Pero Bellow no desdeña el estilo de Hemingway tan a la ligera. Varios de sus héroes y protagonistas –incluido el fornido Henderson, su único protagonista no judío– se elevan por encima de los enfermizos y de los menos aficionados a la lectura. Pelean con leones y, en el caso de Augie March, con un águila realmente aterradora. Se mezclan con revolucionarios, bandidos y expertos criminales.
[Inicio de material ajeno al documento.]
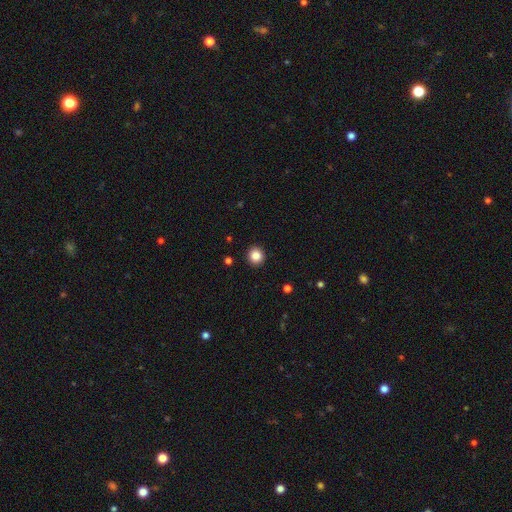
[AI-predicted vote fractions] Smooth or featured? smooth (85%)
How rounded? round (89%)
Merging? none (92%)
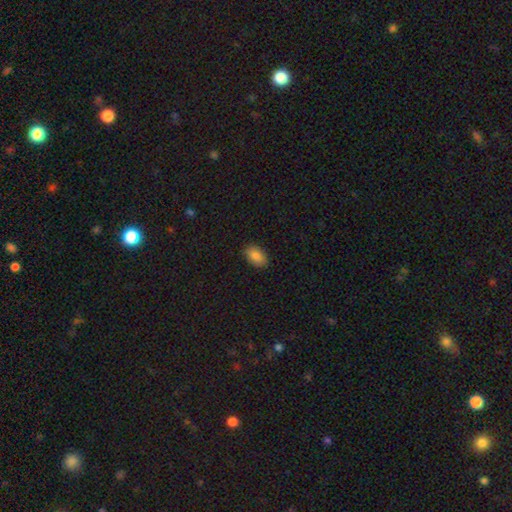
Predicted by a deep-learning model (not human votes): Q: Smooth or featured?
A: smooth (85%); runner-up: star or artifact (8%)
Q: How rounded?
A: in between (89%); runner-up: round (9%)
Q: Merging?
A: none (86%); runner-up: minor disturbance (11%)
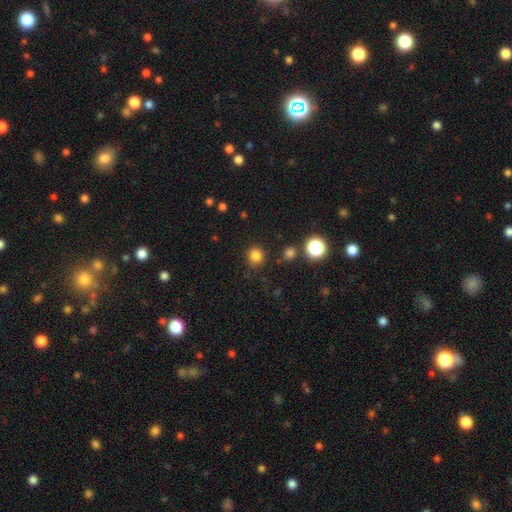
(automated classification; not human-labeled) This appears to be a smooth galaxy with no disk features (82%) that is round (90%). Merging: none (86%).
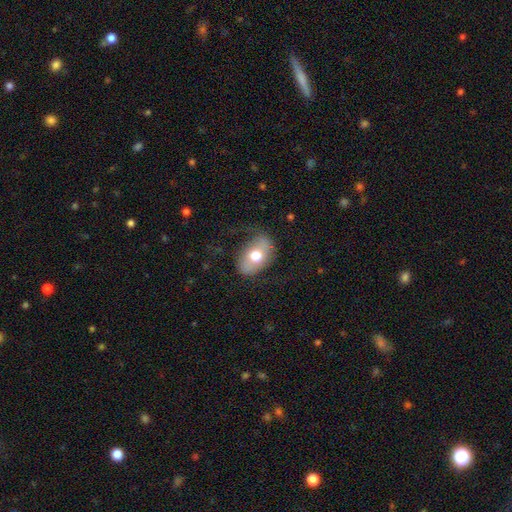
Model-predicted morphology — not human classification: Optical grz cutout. It shows a smooth galaxy with no disk features (59%) that is in between round and cigar-shaped (86%). Merging: none (66%).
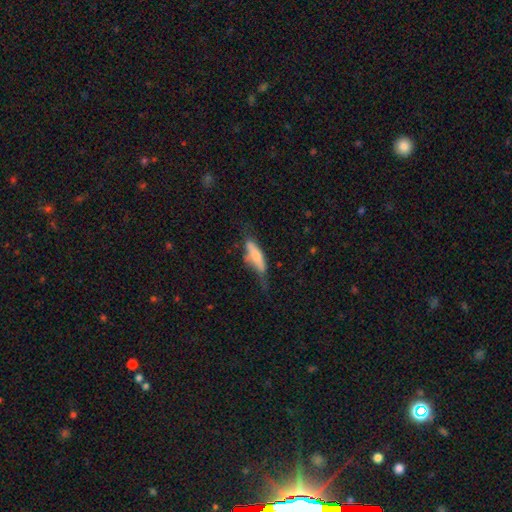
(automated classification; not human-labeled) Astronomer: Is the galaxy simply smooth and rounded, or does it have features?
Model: smooth — 63%.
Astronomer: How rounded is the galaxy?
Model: cigar-shaped — 59% (runner-up: in between, 39%).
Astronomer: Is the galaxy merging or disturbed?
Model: none — 36%, tied with minor disturbance at 36%.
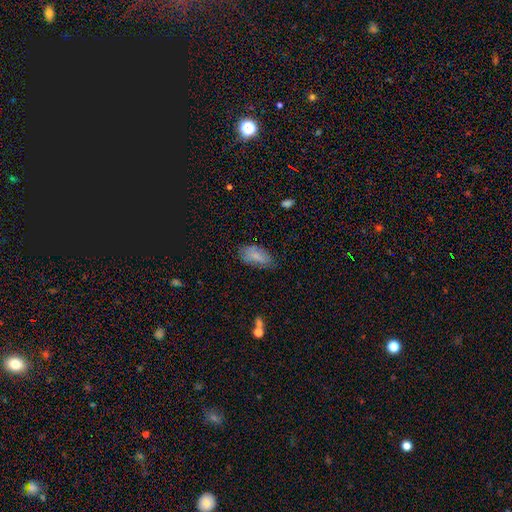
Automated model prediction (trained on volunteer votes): smooth_or_featured: smooth (p=0.73) [alt: featured or disk p=0.18]
how_rounded: in between (p=0.92) [alt: cigar-shaped p=0.04]
merging: none (p=0.63) [alt: minor disturbance p=0.28]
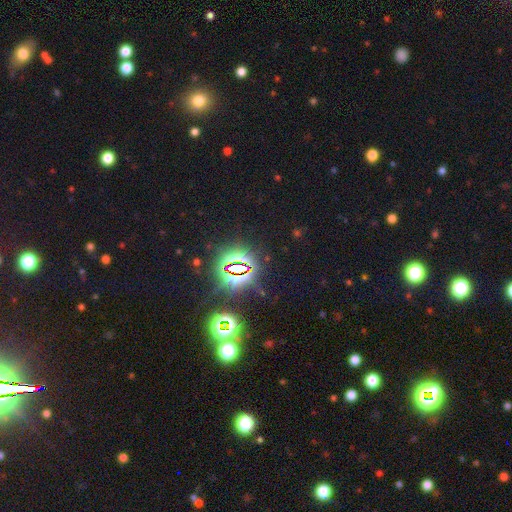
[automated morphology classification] The model was most divided on "smooth or featured": star or artifact: 77%, smooth: 15%, featured or disk: 7%.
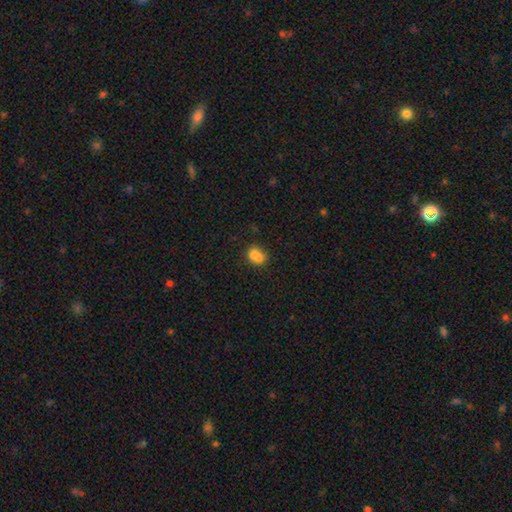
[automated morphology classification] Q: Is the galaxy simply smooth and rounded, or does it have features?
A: smooth — 75%.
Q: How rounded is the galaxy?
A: round — 54%.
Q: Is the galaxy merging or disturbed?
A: merger — 50%.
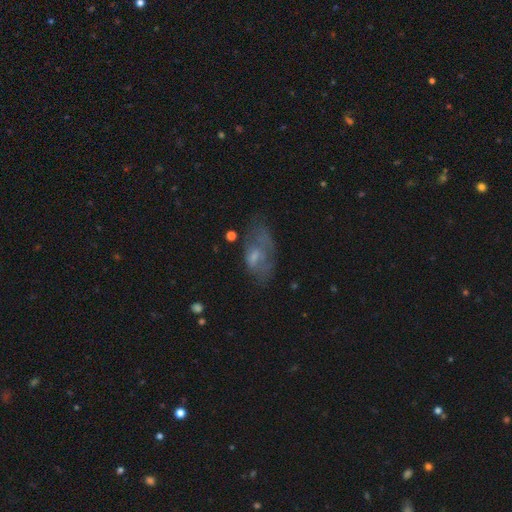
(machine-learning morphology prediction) This appears to be a featured or disk galaxy (45%). Merging: none (42%).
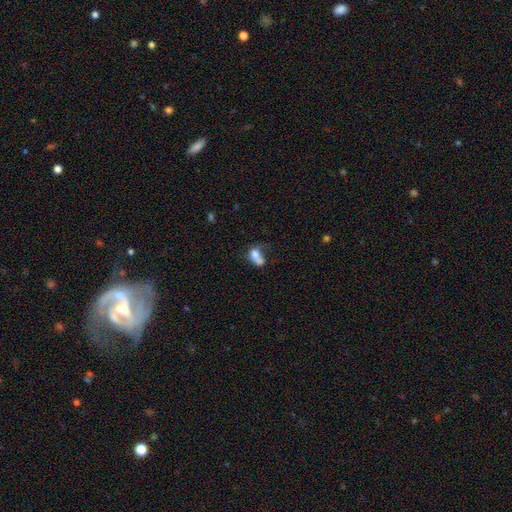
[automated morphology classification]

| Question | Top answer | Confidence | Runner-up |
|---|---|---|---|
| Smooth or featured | smooth | 65% | featured or disk (24%) |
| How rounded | in between | 78% | round (18%) |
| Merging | merger | 33% | major disturbance (30%) |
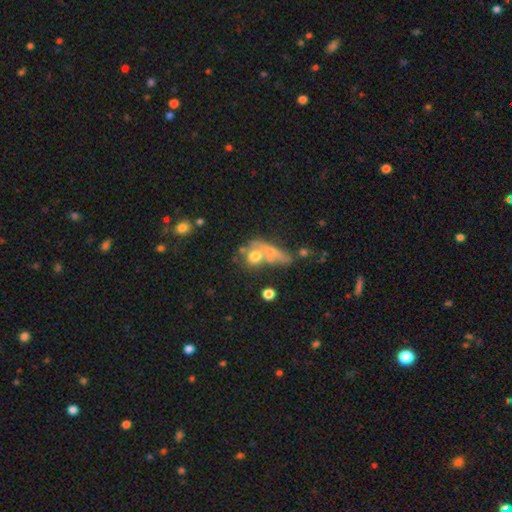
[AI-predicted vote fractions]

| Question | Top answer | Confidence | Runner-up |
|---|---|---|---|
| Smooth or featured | smooth | 63% | featured or disk (24%) |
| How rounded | round | 55% | in between (35%) |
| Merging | merger | 41% | none (35%) |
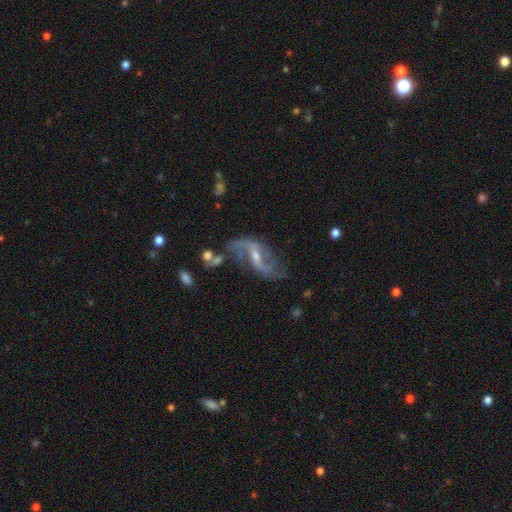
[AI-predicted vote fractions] Smooth or featured?
  - featured or disk: 86% *
  - star or artifact: 8%
  - smooth: 7%
Edge-on disk?
  - no: 94% *
  - yes: 6%
Bar?
  - weak: 46% *
  - strong: 27%
  - no: 27%
Spiral arms?
  - yes: 94% *
  - no: 6%
Spiral winding?
  - loose: 68% *
  - medium: 24%
  - tight: 8%
Spiral arm count?
  - 2: 88% *
  - can't tell: 4%
  - 1: 3%
  - 3: 2%
  - 4: 1%
  - more than 4: 1%
Bulge size?
  - small: 56% *
  - moderate: 38%
  - none: 3%
  - large: 2%
  - dominant: 1%
Merging?
  - none: 64% *
  - minor disturbance: 19%
  - major disturbance: 11%
  - merger: 7%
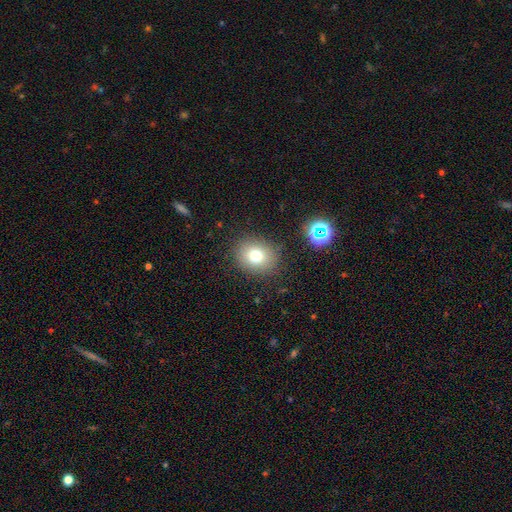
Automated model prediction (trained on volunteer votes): This appears to be a smooth galaxy with no disk features (74%) that is round (62%). Merging: none (85%).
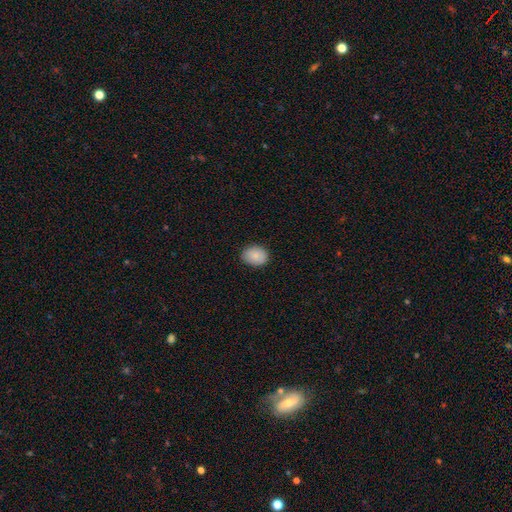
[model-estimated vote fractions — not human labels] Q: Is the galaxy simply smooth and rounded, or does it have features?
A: smooth — 86%.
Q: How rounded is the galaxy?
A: in between — 62%.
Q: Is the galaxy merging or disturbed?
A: none — 86%.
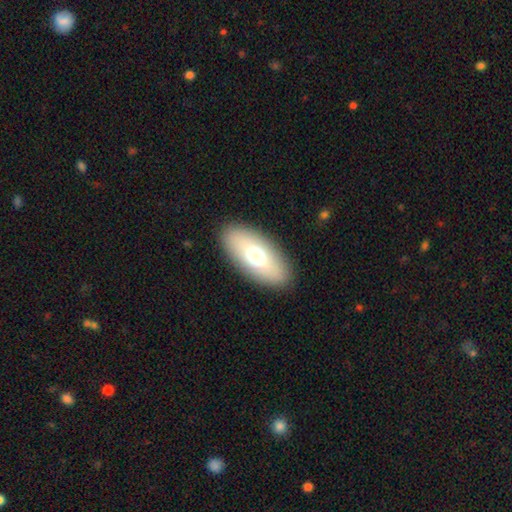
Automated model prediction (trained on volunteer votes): A smooth galaxy with no disk features (68%) that is in between round and cigar-shaped (88%). Merging: none (89%).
En una ocasión, hablando de la famosa sentencia de Sócrates sobre el valor de la vida no examinada, Kurt Vonnegut se preguntó: “¿Y si resulta que la vida examinada tampoco vale un pimiento?” Bellow habría visto, y de hecho vio, la fuerza de esa pregunta. Como Lambert Strether en Los embajadores, su respuesta provisional parece ser: “Vive todo lo que puedas; es un error no hacerlo.” Y Henderson, el tipo duro, tan robusto, físico e intrépido (y tan poco articulado cuando habla, pero tan lleno de capacidad reflexiva cuando piensa), no puede contener su asombro al volar: señala que la suya es la primera generación que ha visto las nubes desde arriba al igual que desde abajo. “¡Qué privilegio! Antes las personas soñaban debajo, ahora sueñan por arriba y por abajo. Forzosamente eso tiene que cambiar algo las cosas.”

((Henderson, el rey de la lluvia, traducción de Vera Ozores, México, Joaquín Mortiz, 1964. ))

Erich Fromm dio un curso en The New School sobre “la lucha contra la falta de sentido”, y uno se pregunta si Bellow oyó hablar de –o asistió a– las clases. En su obra es recurrente la idea de la trampa horrible que plantean la carencia de un rumbo y sus primos, la impotencia y el deseo de muerte. En El hombre en suspenso, el narrador se entera de la muerte de un amigo de la universidad en la guerra y la diagnostica como un acto indirecto de la voluntad: “Siempre sospeché que de alguna manera había descubierto que existen ciertos aspectos en los que ser humano equivale a ser terriblemente infeliz, y que había dedicado toda su vida a evitar esos aspectos.”

En cambio, en Las aventuras de Augie March, el héroe se alista para participar en el mismo combate, y, pensando en lo que eso hace a su vida sexual, se pregunta: “¿De qué sirve la guerra sin el aditamento de un amor?” Tenga o no influencia del yidis, esta reflexión debe incluirse entre las frases más afirmativas y masculinas que se han escrito jamás.

Frente a la falta de sentido y la futilidad, Bellow luchó por contraponer lo que Augie llama “la universal candidatura a la nobleza”: la batalla por superar no solo las condiciones del gueto sino también sus psicosis. Esa ambición anhelante, como sabía Bellow, puede ser un tormento para quienes carecen, para empezar, de una nobleza innata. Incluso Wilhelm, el desesperado y sudoroso arribista de Carpe diem, tiene un elemento de aspiración más elevada entre sus pánicos a lo Muerte de un viajante, y recuerda fragmentos de poesía inglesa en momentos inesperados. Y Allbee, el antisemita borracho de La víctima, el hombre que dice que “el mal es tan cierto como la luz del sol”, decide no hablar con arrogancia de su “honor” cuando oprime y agota a Asa Leventhal. En todo esto, el gran precursor fue un personaje dibujado con trazos fuertes como el rey Dahfu de Henderson, el rey de la lluvia, que hace un uso espléndido de su idioma de segunda mano cuando se dirige a su enorme y preocupado huésped estadounidense de este modo:

Tienes razón en el largo plazo, y lo que realmente hay que hacer es pagar el mal con el bien. Yo también suscribo esa idea, pero me parece algo lejana para la raza humana en su conjunto. Tal vez no soy el indicado para hacer predicciones, Sungo, pero creo que les llegará el turno a las personas nobles del mundo.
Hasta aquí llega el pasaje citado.